Last Updated: 2 Sep, 2022
Best time to buy and sell stock
Moderate
Asked in companies
You are given an array of integers 'prices' of size 'n', where ‘prices[i]’ is the price of a given stock on an ‘i’-th day. You want to maximize the profit by choosing a single day to buy one stock and a different day to sell that stock.
Please note that you can’t sell a stock before you buy one.
Input Format :
The first line contains an integer ‘n’ denoting the size of the array ‘prices’.
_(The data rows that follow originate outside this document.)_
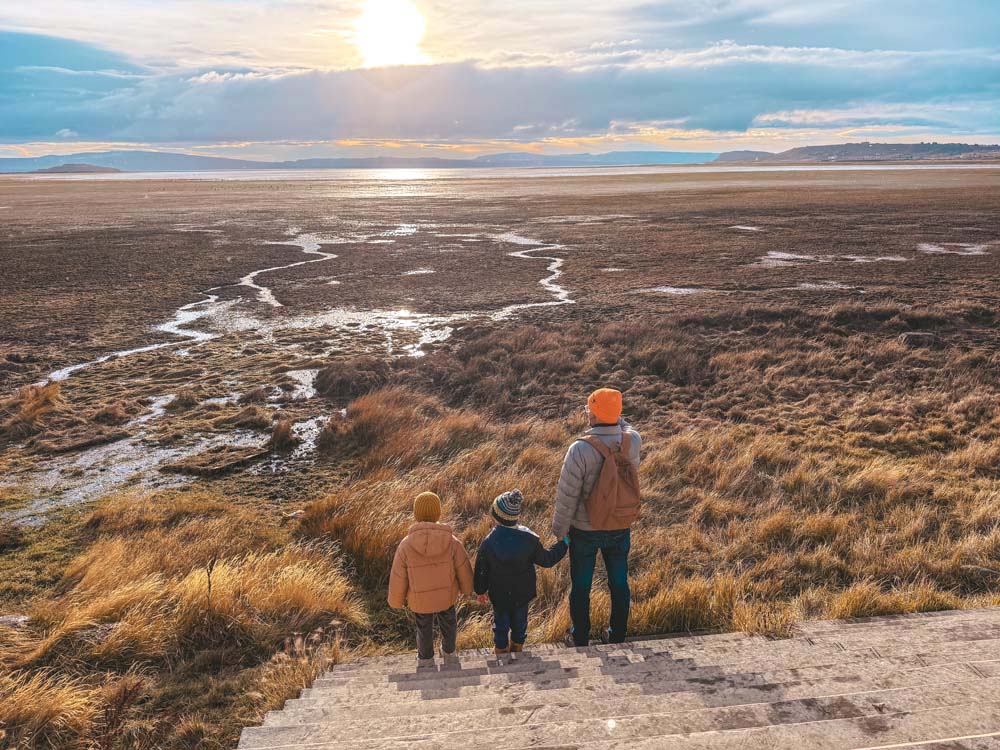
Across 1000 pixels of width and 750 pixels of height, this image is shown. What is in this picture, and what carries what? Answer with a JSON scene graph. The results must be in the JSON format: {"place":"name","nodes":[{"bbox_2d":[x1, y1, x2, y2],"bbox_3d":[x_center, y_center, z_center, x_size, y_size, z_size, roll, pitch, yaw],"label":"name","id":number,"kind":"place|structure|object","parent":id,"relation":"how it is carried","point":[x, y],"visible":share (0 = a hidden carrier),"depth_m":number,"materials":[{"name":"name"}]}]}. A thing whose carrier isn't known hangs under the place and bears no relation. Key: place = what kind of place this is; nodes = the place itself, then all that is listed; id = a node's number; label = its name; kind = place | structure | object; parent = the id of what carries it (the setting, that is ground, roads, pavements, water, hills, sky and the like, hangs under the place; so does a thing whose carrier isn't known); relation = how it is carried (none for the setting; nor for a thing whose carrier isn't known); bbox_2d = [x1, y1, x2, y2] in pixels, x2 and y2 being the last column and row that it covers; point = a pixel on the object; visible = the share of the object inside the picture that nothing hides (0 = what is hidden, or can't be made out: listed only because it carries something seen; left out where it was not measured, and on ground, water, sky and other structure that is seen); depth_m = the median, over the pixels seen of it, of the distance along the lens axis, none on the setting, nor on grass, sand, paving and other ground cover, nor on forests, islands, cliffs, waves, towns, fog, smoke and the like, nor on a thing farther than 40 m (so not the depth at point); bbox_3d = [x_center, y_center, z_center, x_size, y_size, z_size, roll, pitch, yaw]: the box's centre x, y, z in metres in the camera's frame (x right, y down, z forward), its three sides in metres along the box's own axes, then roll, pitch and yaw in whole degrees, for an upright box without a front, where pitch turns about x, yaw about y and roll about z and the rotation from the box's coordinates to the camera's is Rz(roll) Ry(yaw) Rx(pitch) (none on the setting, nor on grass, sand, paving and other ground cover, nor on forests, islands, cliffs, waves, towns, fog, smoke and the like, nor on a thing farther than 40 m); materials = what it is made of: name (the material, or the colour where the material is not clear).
{"place":"outdoors","nodes":[
{"label":"outdoors","id":0,"kind":"place"},
{"bbox_2d":[29,162,121,173],"label":"hill","id":1,"kind":"structure","parent":0,"point":[65,167],"materials":[{"name":"grey"}]},
{"bbox_2d":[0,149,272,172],"label":"hill","id":2,"kind":"structure","parent":0,"point":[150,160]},
{"bbox_2d":[8,223,576,525],"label":"stream","id":3,"kind":"structure","parent":0,"point":[212,299],"materials":[{"name":"liquid"}]},
{"bbox_2d":[0,148,723,171],"label":"mountain range","id":4,"kind":"structure","parent":0,"point":[425,158],"materials":[{"name":"grey"}]},
{"bbox_2d":[352,0,427,65],"label":"sun","id":5,"kind":"structure","parent":0,"point":[394,47],"materials":[{"name":"white"}]},
{"bbox_2d":[1,0,998,157],"label":"sky","id":6,"kind":"structure","parent":0,"point":[199,32],"materials":[{"name":"blue"}]},
{"bbox_2d":[0,157,999,749],"label":"grassland","id":7,"kind":"structure","parent":0,"point":[663,202],"materials":[{"name":"brown"}]},
{"bbox_2d":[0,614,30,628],"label":"rock","id":8,"kind":"object","parent":7,"relation":"on","point":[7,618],"visible":0.71,"depth_m":5.82,"materials":[{"name":"grey stone"}]},
{"bbox_2d":[4,381,61,431],"bbox_3d":[-8.306,0.515,12.087,1.551,0.673,1.840,-1,16,-3],"label":"grass tuft","id":9,"kind":"object","parent":7,"relation":"on","point":[27,408],"visible":0.76,"depth_m":12.09,"materials":[{"name":"brown plant"}]},
{"bbox_2d":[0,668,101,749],"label":"grass tuft","id":10,"kind":"object","parent":7,"relation":"on","point":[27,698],"visible":0.8,"depth_m":4.41,"materials":[{"name":"yellow plant"}]},
{"bbox_2d":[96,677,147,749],"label":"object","id":11,"kind":"object","parent":7,"relation":"on","point":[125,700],"visible":0.84,"depth_m":4.45,"materials":[{"name":"brown plant"}]},
{"bbox_2d":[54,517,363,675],"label":"grass tussock","id":12,"kind":"object","parent":7,"relation":"on","point":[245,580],"visible":0.69,"depth_m":5.62,"materials":[{"name":"yellow plant"}]},
{"bbox_2d":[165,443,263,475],"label":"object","id":13,"kind":"object","parent":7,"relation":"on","point":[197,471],"visible":0.85,"depth_m":10.34,"materials":[{"name":"brown"}]},
{"bbox_2d":[268,417,296,450],"bbox_3d":[-3.468,0.902,11.045,0.626,0.467,0.721,-1,16,-3],"label":"grass tuft","id":14,"kind":"object","parent":7,"relation":"on","point":[282,440],"visible":0.9,"depth_m":10.98,"materials":[{"name":"brown plant"}]},
{"bbox_2d":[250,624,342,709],"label":"grass tuft","id":15,"kind":"object","parent":7,"relation":"on","point":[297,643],"visible":0.52,"depth_m":5.03,"materials":[{"name":"plant"}]},
{"bbox_2d":[315,357,392,399],"bbox_3d":[-2.834,0.010,13.729,1.902,0.685,1.937,-1,16,-3],"label":"shrub","id":16,"kind":"object","parent":7,"relation":"on","point":[344,385],"visible":0.83,"depth_m":13.36,"materials":[{"name":"brown plant"}]},
{"bbox_2d":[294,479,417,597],"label":"grass tussock","id":17,"kind":"object","parent":7,"relation":"on","point":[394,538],"visible":0.56,"depth_m":7.08,"materials":[{"name":"plant"}]},
{"bbox_2d":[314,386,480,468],"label":"grass tussock","id":18,"kind":"object","parent":7,"relation":"on","point":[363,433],"visible":0.75,"depth_m":10.86,"materials":[{"name":"brown plant"}]},
{"bbox_2d":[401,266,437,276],"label":"puddle","id":19,"kind":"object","parent":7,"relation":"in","point":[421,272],"visible":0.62,"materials":[{"name":"white liquid"}]},
{"bbox_2d":[239,604,999,749],"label":"stone staircase","id":20,"kind":"structure","parent":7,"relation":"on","point":[864,748],"depth_m":4.04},
{"bbox_2d":[387,490,472,666],"bbox_3d":[-0.462,1.376,4.562,0.515,1.216,0.513,-1,16,-3],"label":"child","id":21,"kind":"object","parent":20,"relation":"on","point":[439,551],"visible":0.97,"depth_m":4.46},
{"bbox_2d":[472,489,569,656],"bbox_3d":[0.116,1.369,4.610,0.574,1.188,0.493,-7,17,-22],"label":"child","id":22,"kind":"object","parent":20,"relation":"on","point":[510,532],"visible":0.94,"depth_m":4.48},
{"bbox_2d":[551,386,642,646],"bbox_3d":[0.647,0.944,4.662,0.541,1.851,0.683,-1,16,-3],"label":"man","id":23,"kind":"object","parent":20,"relation":"on","point":[568,467],"visible":0.89,"depth_m":4.53},
{"bbox_2d":[577,430,641,529],"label":"backpack","id":24,"kind":"object","parent":23,"relation":"on","point":[626,496],"visible":0.82,"depth_m":4.40,"materials":[{"name":"fabric"}]},
{"bbox_2d":[641,285,708,295],"label":"puddle","id":25,"kind":"object","parent":7,"relation":"on","point":[665,290],"visible":0.55,"materials":[{"name":"liquid"}]},
{"bbox_2d":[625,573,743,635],"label":"grass tuft","id":26,"kind":"object","parent":7,"relation":"on","point":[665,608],"visible":0.52,"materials":[{"name":"yellow plant"}]},
{"bbox_2d":[727,224,762,232],"label":"puddle","id":27,"kind":"object","parent":7,"relation":"in","point":[746,227],"visible":0.59,"materials":[{"name":"liquid"}]},
{"bbox_2d":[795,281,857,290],"label":"puddle","id":28,"kind":"object","parent":7,"relation":"in","point":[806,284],"visible":0.54,"materials":[{"name":"liquid"}]},
{"bbox_2d":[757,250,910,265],"label":"puddle","id":29,"kind":"object","parent":7,"relation":"on","point":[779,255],"visible":0.61,"materials":[{"name":"liquid"}]},
{"bbox_2d":[900,331,938,346],"bbox_3d":[8.741,-0.727,14.459,0.772,0.356,0.647,-1,16,-3],"label":"rock","id":30,"kind":"object","parent":7,"relation":"on","point":[916,335],"visible":0.69,"depth_m":14.29,"materials":[{"name":"grey stone"}]},
{"bbox_2d":[916,242,989,255],"label":"puddle","id":31,"kind":"object","parent":7,"relation":"on","point":[932,248],"visible":0.61,"materials":[{"name":"liquid"}]},
{"bbox_2d":[0,48,999,142],"label":"cloud bank","id":32,"kind":"structure","parent":0,"point":[682,114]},
{"bbox_2d":[3,163,998,181],"label":"water","id":33,"kind":"structure","parent":0,"point":[789,169],"materials":[{"name":"liquid"}]},
{"bbox_2d":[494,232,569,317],"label":"stream","id":34,"kind":"structure","parent":0,"point":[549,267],"materials":[{"name":"liquid"}]},
{"bbox_2d":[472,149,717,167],"label":"hill","id":35,"kind":"structure","parent":0,"point":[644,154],"materials":[{"name":"blue"}]},
{"bbox_2d":[712,141,999,163],"label":"hill","id":36,"kind":"structure","parent":0,"point":[924,150],"materials":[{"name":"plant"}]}
]}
The second line includes ‘n’ integers denoting the elements of the array ‘prices’.
Output format :
Return the maximum profit you can achieve from this transaction.
Constraints :
1 <= 'n' <= 10 ^ 5
1 <= ‘prices[i]’<= 10 ^ 9
Time Limit: 1 sec
Approaches
As seen from the sample input-output examples, a possible approach would be to buy a stock, sell it on every possible day whenever profitable, and keep updating the maximum profit so far.
This will require two nested loops. The outer one will pick up each day, say I, one by one to purchase that stock, and the inner loop will calculate the profit if the stock is sold on each possible day.
The steps are as follows:-
- Initialize ‘maxProfit’ with 0.
- Use two nested loops. The outer one will consider the day the stock will be purchased, and the inner one will consider the days on which the stock will be sold.
- Find the maximum profit by buying and selling at each index. At each iteration, find the profit. Change the value of the ‘maxProfit’ if the yield obtained is greater than the ‘maxProfit’.
- Return the maximum profit.
It is always profitable to buy a stock when its price is the lowest in the past.
Taking an example for understanding, ‘prices’ = [7, 1, 5, 4, 3, 6].
Max profit on Day 3 = Stock price on Day 3 - Minimum of the Stock price of Day 1 and Day 2 = 5 - 1 = 4.
Max profit on Day 4 = Stock price on Day 4 - Minimum of the Stock price of Day 1, Day 2, and Day 3 = 4 - 1 = 3.
In general, max profit on Day n = Price of stock on Day n - min(Day 1, Day 2, ………., Day n-1).
So our idea is to buy the stock at the lowest price that has occurred in the past and sold it on the current day. This operation can be performed on every possible day and the maximum profit among them can be stored as the answer to the problem.
To achieve it, we iterate over the ‘prices’ array linearly and keep a variable storing the value of the least price that has occurred in the past.
We calculate the profit if we sell at the current point of time and buy at the least price in the past, and update our maximum profit.
The steps are as follows:
- Make two variables, ‘maxProfit’ = 0, to store the maximum profit and ‘minCost’ = ‘Integer.MAX_VALUE’ to store the minimum price of stock till the ‘i’th day.
- Linearly traverse the stock PRICES array.
- Keep track of the minimum element on the left side.
- Calculate the profit on an ‘i’th day, considering that we are selling the stock on the ‘i’th day, and purchasing the stock at the minimum price until the ith day. Update the ‘maxProfit’ value if the profit exceeds the maxProfit.
- Return the ‘maxProfit’.